Pretty Error messages in GHC

Status as of July 2017

  • There is some work afoot moving GHC to prettyprinter. See #14005.

Status as of June 2017

The following was extracted from Ben's response to Siddharth Bhat on ghc-devs in June 2017,

I saw this ticket on trac: #8809. I would like to take this up, but I'd like help / pointers and stuff. I have GHC setup, I know how to use phabricator, but.. where do I start? :)

This ticket has recently seen quite a bit of activity and I've been meaning to write down some thoughts on it. Here it goes:

Currently Alfredo Di Napoli is working on the pretty library to both improve performance and allow us to drop GHC's fork (see #10735), perhaps to use annotated pretty-printer documents. Meanwhile, David Luposchainsky, has recently released his prettyprinter library which may serve as a drop-in replacement to pretty and handles all of the cases that Alfredo is working on. Moreover, Shivansh Rai has also recently expressed interest in helping out with this effort.

All of this is great news: I have been hoping we'd get Idris-style errors for quite some time. However, given how many hands we have in this area, we should be careful not to step on each toes. Below I'll describe the various facets of the task as I see them.

There is also a github repo intended to catalogue instances of bad error messages, here

Choice of pretty printer

It seems like we first need to resolve the question of whether switching from (our fork of) pretty to the prettyprinter library is worthwhile. The argument for moving to prettyprinter is its support for optimized infinite-band-width layout, which is one of the things holding us back from moving back to pretty.

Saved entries
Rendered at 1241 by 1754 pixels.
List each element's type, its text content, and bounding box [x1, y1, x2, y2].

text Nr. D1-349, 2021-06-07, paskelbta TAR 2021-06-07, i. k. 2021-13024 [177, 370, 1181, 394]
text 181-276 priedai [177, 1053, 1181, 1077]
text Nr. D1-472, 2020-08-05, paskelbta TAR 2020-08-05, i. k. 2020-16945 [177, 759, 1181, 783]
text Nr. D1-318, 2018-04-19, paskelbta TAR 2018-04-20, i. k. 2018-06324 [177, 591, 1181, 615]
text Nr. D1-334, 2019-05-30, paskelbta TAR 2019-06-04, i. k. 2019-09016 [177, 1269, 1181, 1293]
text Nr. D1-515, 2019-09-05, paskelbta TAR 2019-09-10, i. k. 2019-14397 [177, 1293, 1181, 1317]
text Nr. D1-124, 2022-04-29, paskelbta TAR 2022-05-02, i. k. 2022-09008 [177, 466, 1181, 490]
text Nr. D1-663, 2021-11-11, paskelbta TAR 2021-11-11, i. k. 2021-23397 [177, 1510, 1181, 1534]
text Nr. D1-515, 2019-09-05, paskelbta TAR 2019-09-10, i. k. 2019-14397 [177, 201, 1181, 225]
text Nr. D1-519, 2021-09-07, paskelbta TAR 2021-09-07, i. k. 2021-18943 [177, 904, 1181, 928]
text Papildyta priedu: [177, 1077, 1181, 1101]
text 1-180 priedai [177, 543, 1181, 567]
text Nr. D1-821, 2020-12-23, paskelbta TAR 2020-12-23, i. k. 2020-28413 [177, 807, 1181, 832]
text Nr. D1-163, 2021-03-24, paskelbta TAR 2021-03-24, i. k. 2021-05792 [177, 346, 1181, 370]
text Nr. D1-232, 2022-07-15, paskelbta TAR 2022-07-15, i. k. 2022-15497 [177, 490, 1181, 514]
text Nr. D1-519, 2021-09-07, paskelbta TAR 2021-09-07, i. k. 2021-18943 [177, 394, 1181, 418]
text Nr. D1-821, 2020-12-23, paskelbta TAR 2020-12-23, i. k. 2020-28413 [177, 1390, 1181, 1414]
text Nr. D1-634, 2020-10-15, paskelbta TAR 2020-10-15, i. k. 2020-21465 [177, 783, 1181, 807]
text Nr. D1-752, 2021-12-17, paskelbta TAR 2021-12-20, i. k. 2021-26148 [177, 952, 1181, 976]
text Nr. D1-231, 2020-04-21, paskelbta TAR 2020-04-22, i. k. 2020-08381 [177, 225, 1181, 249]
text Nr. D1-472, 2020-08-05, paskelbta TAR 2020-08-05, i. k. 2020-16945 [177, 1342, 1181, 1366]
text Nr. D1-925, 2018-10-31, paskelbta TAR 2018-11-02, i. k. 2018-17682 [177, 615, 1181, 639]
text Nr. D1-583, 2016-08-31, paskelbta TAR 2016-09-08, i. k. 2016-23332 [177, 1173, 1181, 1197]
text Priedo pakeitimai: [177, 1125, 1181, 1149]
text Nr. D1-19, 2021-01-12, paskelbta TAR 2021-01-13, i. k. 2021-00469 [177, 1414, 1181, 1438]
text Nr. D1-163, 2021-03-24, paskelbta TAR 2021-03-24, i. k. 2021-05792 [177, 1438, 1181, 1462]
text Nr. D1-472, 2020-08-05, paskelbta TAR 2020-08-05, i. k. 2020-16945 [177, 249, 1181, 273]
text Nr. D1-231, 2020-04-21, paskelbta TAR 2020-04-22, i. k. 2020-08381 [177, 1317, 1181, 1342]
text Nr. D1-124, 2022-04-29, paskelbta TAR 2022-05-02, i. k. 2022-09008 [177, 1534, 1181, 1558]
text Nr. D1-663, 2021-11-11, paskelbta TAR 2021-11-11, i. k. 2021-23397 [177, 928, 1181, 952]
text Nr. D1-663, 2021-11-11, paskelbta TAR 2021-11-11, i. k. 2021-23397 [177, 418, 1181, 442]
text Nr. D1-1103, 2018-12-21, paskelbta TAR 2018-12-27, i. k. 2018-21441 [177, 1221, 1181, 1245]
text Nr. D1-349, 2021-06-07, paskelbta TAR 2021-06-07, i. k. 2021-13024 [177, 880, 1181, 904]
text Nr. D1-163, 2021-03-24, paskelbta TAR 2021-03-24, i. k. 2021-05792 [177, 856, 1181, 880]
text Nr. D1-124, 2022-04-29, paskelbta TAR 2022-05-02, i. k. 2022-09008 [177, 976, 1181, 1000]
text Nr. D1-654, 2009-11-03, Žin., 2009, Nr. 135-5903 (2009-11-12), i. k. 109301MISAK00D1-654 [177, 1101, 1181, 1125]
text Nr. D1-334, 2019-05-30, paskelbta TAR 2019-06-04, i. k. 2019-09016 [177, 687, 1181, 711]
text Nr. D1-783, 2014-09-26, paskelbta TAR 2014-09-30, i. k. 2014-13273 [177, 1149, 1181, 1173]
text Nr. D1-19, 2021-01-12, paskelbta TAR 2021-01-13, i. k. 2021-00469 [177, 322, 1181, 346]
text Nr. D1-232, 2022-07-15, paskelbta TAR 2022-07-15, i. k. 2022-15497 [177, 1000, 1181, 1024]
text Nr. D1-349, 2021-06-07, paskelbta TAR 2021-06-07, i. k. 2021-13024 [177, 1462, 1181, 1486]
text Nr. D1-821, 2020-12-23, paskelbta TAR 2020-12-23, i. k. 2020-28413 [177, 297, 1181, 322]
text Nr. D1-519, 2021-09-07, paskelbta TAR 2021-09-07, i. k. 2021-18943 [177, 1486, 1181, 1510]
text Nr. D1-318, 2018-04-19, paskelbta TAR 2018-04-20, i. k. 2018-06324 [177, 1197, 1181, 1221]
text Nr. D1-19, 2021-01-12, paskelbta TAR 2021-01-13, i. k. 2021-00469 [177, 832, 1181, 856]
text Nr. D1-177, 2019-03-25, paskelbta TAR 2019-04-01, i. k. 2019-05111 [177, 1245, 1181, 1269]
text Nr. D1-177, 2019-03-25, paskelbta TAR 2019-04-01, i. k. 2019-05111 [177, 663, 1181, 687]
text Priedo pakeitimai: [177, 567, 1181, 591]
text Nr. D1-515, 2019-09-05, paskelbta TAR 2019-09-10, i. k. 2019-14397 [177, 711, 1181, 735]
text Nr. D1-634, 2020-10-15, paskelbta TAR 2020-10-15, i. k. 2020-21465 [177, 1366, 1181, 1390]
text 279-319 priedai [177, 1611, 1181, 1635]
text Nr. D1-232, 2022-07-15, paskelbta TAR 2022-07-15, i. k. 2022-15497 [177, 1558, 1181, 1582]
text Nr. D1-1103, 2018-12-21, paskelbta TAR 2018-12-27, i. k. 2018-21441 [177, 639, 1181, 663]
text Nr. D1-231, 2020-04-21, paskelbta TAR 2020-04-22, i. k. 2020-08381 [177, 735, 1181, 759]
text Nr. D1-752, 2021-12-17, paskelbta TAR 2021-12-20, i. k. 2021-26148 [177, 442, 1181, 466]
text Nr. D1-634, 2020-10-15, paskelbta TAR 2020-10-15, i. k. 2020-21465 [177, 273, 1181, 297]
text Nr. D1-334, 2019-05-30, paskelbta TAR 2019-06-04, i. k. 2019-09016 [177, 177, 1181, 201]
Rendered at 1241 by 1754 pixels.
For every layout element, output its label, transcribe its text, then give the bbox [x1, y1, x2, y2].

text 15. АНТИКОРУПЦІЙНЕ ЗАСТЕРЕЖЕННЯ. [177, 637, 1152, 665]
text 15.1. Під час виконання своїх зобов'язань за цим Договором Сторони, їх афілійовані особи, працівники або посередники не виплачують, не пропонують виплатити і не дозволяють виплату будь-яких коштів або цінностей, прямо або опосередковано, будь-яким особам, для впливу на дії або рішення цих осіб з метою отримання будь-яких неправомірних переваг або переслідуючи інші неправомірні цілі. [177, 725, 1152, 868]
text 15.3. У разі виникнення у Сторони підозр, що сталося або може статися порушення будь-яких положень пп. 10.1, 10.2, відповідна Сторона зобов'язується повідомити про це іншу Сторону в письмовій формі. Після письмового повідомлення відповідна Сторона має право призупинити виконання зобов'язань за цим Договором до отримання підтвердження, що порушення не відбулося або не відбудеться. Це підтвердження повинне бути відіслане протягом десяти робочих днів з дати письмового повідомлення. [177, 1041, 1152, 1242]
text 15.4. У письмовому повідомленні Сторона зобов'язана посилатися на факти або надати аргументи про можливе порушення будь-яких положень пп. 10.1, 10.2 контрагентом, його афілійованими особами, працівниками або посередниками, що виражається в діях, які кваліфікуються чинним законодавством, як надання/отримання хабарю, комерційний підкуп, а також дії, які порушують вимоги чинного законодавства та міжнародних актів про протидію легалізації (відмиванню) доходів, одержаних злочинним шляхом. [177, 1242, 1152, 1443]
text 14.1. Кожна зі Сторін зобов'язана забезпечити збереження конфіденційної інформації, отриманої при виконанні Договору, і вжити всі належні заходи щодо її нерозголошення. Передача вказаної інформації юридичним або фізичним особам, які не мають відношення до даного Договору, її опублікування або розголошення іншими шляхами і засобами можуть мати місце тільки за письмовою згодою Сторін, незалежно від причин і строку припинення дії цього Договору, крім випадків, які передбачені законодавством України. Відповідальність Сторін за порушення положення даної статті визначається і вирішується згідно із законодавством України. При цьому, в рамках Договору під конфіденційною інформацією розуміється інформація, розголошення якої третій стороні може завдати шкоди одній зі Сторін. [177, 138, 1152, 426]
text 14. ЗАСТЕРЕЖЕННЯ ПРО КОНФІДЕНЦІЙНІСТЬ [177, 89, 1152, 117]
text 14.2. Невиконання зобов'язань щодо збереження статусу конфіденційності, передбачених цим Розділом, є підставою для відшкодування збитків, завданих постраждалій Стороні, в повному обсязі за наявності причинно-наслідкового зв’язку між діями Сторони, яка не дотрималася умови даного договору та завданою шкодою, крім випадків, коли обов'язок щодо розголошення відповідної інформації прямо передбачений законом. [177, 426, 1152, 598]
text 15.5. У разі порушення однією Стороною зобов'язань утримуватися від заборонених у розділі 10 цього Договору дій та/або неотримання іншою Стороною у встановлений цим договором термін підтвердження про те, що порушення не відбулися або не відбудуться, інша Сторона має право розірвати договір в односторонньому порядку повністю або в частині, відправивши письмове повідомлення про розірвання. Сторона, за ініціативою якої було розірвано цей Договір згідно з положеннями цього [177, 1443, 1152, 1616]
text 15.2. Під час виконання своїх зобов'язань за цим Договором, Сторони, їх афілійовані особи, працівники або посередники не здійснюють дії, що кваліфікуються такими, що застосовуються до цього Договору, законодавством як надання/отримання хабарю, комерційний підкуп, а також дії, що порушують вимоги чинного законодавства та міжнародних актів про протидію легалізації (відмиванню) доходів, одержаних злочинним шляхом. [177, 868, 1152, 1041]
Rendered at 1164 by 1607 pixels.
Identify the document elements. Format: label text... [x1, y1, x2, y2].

▸ **The task**:
Decide whether each statement agrees with the page on pretty error messages in GHC, answering yes or no and quoting the words of the page that settle it. 1. Alfredo Di Napoli is working on the pretty library. 2. Shivansh Rai released the prettyprinter library. 3. The argument for moving to prettyprinter is its support for optimized infinite-band-width layout.

▸ **Output for this exercise**:
1. Yes: "Currently Alfredo Di Napoli is working on the pretty library"
2. No: "David Luposchainsky, has recently released his prettyprinter library"
3. Yes: "The argument for moving to prettyprinter is its support for optimized infinite-band-width layout"